MoveNetMultiPoseLighting
A convolutional neural network model that runs on RGB images and predicts human joint locations of people in the image frame. The main differentiator between this MoveNet.MultiPose and its precedent, MoveNet.SinglePose model, is that this model is able to detect multiple people in the image frame at the same time while still achieving real-time speed.
(edges are available in org.jetbrains.kotlinx.dl.onnx.inference.posedetection.edgeKeyPointsPairs and keypoints are in org.jetbrains.kotlinx.dl.onnx.inference.posedetection.keyPoints).
The ``predictRaw``
method returns a float32 tensor of shape (1, 6, 56).
The first dimension is the batch dimension, which is always equal to 1.
The second dimension corresponds to the maximum number of instance detections.
The model can detect up to 6 people in the image frame simultaneously.

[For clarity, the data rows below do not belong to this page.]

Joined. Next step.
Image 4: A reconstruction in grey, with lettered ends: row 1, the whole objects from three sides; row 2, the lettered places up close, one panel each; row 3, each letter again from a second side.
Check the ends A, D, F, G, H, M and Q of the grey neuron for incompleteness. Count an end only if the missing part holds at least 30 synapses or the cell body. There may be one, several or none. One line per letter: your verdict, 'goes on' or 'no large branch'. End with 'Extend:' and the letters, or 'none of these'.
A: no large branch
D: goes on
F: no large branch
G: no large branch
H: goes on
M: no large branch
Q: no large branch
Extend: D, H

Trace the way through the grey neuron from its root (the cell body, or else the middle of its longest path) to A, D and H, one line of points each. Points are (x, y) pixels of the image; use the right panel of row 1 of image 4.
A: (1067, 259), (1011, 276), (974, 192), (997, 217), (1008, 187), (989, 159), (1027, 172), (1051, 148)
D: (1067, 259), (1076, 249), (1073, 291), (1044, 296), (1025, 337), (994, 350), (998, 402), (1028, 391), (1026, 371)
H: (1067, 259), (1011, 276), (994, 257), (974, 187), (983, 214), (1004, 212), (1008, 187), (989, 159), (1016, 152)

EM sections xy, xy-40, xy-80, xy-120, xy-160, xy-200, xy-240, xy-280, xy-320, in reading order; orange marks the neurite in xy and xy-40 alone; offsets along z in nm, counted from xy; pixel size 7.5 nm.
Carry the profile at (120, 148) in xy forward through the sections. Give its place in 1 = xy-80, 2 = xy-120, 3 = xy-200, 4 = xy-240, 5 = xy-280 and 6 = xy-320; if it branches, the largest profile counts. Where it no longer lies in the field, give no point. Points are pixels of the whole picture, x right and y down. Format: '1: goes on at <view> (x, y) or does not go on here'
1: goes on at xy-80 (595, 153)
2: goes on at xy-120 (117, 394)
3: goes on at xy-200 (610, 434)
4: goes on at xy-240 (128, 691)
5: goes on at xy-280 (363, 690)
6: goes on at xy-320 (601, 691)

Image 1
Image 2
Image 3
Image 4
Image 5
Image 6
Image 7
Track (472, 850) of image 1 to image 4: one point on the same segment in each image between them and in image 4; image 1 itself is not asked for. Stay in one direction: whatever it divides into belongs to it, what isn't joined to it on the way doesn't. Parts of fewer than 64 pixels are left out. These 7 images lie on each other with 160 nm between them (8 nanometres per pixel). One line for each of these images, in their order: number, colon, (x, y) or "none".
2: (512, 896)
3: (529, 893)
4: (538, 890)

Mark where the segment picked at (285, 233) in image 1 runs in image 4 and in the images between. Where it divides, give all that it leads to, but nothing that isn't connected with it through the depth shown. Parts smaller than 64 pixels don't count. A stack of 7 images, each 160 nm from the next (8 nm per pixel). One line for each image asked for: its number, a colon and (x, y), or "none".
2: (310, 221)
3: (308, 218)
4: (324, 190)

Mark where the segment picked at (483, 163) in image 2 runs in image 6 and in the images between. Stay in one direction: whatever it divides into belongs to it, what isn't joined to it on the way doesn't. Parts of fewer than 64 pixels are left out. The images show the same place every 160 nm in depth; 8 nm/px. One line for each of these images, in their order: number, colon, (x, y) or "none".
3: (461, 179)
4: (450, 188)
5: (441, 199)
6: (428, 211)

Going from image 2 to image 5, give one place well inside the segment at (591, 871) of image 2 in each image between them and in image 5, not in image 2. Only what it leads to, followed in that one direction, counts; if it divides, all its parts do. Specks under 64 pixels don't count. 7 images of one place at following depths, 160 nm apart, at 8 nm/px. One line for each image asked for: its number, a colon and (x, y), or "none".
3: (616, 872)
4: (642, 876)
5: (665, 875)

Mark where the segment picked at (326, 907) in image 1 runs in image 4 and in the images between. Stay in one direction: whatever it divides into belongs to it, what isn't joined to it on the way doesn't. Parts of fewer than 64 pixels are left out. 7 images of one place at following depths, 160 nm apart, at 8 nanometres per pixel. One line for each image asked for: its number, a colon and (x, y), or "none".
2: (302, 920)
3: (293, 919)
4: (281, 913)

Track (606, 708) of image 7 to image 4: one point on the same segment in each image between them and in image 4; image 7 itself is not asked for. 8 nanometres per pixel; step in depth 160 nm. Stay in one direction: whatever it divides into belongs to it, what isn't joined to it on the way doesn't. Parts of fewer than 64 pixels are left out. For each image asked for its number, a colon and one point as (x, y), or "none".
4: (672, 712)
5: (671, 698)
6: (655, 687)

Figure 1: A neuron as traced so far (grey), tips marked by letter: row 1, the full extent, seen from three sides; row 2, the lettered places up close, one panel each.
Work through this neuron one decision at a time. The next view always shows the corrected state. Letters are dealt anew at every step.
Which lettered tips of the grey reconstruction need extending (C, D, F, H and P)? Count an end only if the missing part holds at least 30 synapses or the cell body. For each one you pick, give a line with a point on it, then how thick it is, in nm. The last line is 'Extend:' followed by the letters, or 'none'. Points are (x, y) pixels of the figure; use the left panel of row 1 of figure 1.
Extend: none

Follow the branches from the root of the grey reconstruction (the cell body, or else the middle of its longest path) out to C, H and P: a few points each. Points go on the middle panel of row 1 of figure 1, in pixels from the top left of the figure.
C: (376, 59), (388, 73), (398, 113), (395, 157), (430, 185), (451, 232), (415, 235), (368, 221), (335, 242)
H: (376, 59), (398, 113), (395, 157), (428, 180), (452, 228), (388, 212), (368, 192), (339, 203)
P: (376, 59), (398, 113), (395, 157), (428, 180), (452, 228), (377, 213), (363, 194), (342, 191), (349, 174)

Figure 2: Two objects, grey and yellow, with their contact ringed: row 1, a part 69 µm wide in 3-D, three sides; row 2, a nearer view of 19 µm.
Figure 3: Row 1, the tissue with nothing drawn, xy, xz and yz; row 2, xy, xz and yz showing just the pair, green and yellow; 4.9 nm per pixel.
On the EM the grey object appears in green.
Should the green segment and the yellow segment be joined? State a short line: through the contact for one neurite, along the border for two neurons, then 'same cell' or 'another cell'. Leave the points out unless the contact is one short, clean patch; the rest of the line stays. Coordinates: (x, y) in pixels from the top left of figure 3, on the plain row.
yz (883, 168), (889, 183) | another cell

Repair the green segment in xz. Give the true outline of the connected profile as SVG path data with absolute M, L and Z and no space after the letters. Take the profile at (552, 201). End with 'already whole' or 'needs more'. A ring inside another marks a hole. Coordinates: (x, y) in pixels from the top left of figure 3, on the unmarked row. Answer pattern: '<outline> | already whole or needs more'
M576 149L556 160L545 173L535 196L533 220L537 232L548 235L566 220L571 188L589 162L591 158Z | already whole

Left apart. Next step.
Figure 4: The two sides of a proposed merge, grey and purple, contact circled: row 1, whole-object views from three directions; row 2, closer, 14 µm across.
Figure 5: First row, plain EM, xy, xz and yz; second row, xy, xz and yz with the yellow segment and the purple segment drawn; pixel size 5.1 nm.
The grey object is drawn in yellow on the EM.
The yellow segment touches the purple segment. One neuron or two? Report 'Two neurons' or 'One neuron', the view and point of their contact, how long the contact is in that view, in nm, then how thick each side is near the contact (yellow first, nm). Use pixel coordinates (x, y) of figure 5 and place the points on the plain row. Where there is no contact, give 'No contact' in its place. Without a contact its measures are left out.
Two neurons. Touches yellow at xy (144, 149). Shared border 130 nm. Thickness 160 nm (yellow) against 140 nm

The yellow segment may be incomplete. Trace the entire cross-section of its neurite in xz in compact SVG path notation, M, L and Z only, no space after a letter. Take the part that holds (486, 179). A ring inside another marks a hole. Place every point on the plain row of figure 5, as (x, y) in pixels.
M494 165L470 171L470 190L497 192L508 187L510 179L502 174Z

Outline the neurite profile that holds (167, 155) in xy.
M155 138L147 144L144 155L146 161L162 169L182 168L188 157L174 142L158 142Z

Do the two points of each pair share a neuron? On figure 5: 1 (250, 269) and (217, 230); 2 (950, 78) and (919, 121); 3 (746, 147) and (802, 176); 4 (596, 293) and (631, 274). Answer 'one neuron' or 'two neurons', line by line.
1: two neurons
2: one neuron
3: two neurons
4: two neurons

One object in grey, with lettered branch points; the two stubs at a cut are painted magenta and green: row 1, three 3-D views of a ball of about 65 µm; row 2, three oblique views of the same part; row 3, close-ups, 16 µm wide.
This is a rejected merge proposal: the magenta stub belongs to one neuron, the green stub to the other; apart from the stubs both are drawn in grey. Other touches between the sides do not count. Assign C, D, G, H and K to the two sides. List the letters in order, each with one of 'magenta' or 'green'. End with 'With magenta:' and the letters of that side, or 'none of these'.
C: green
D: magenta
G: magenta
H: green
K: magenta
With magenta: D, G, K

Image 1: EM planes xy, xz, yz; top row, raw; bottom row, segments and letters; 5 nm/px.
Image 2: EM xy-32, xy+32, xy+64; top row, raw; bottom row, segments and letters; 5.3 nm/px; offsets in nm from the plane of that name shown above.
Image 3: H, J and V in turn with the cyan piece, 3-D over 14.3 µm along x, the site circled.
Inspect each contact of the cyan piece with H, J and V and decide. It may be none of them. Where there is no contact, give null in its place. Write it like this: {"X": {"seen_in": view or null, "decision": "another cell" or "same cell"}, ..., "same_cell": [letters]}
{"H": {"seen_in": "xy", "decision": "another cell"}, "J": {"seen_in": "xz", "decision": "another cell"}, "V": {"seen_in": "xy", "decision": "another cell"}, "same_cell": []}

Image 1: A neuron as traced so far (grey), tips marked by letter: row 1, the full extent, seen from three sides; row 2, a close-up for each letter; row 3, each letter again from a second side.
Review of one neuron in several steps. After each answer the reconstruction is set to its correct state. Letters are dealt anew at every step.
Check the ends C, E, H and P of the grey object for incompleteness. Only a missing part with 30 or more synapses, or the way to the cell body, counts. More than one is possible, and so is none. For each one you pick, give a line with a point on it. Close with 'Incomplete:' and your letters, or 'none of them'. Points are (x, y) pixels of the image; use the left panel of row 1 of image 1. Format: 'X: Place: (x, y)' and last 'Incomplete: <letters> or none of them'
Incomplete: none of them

The third dimension represents the predicted bounding box/keypoint locations and scores.
The first 17 * 3 elements are the keypoint locations and scores in the format:
``[y_0, x_0, s_0, y_1, x_1, s_1, …, y_16, x_16, s_16]``
, where y_i, x_i, s_i are the yx-coordinates (normalized to image frame, e.g. range in``[0.0, 1.0]``
) and confidence scores of the i-th joint correspondingly.The order of the 17 keypoint joints is:
``[nose, left eye, right eye, left ear, right ear, left shoulder, right shoulder, left elbow, right elbow, left wrist, right wrist, left hip, right hip, left knee, right knee, left ankle, right ankle]``
.The remaining 5 elements
``[ymin, xmin, ymax, xmax, score]``
represent the region of the bounding box (in normalized coordinates) and the confidence score of the instance.
@see Detailed description of MoveNet architecture in TensorFlow blog. @see TensorFlow Model Hub with the MoveNetLighting model converted to ONNX.